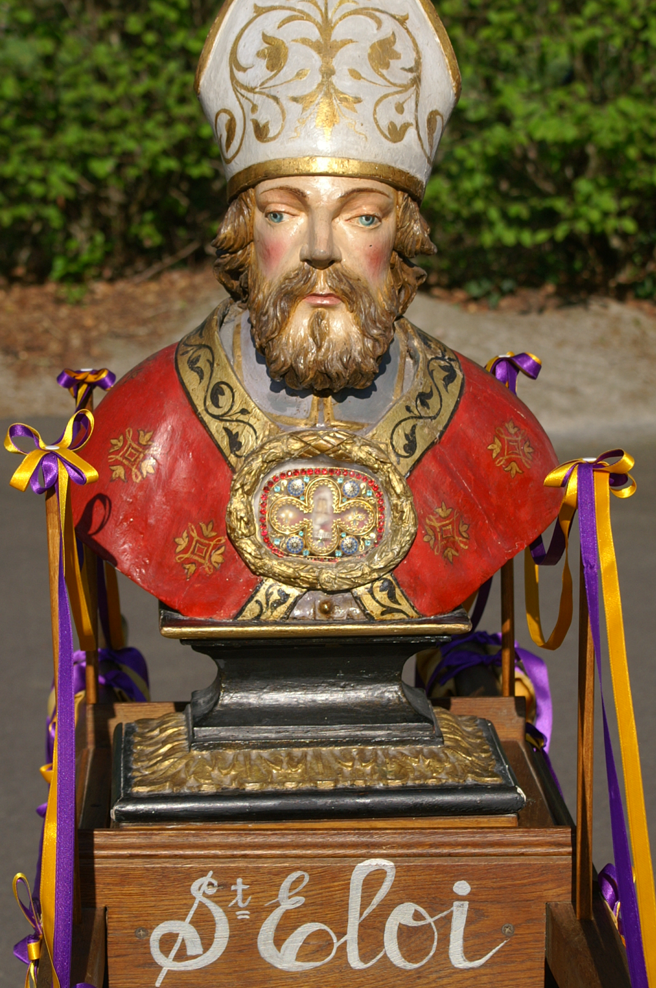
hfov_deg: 13.0
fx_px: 2879
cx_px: 317
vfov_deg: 19.5
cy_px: 507
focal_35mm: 105
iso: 100
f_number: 7.1
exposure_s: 1/640
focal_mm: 50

◆ PROBLEM STATEMENT: Line by line, transcribe the records exactly, omitting the images.

◆ PROBLEM SOLUTION:
hfov_deg: 13.0
fx_px: 2879
cx_px: 317
vfov_deg: 19.5
cy_px: 507
focal_35mm: 105
iso: 100
f_number: 7.1
exposure_s: 1/640
focal_mm: 50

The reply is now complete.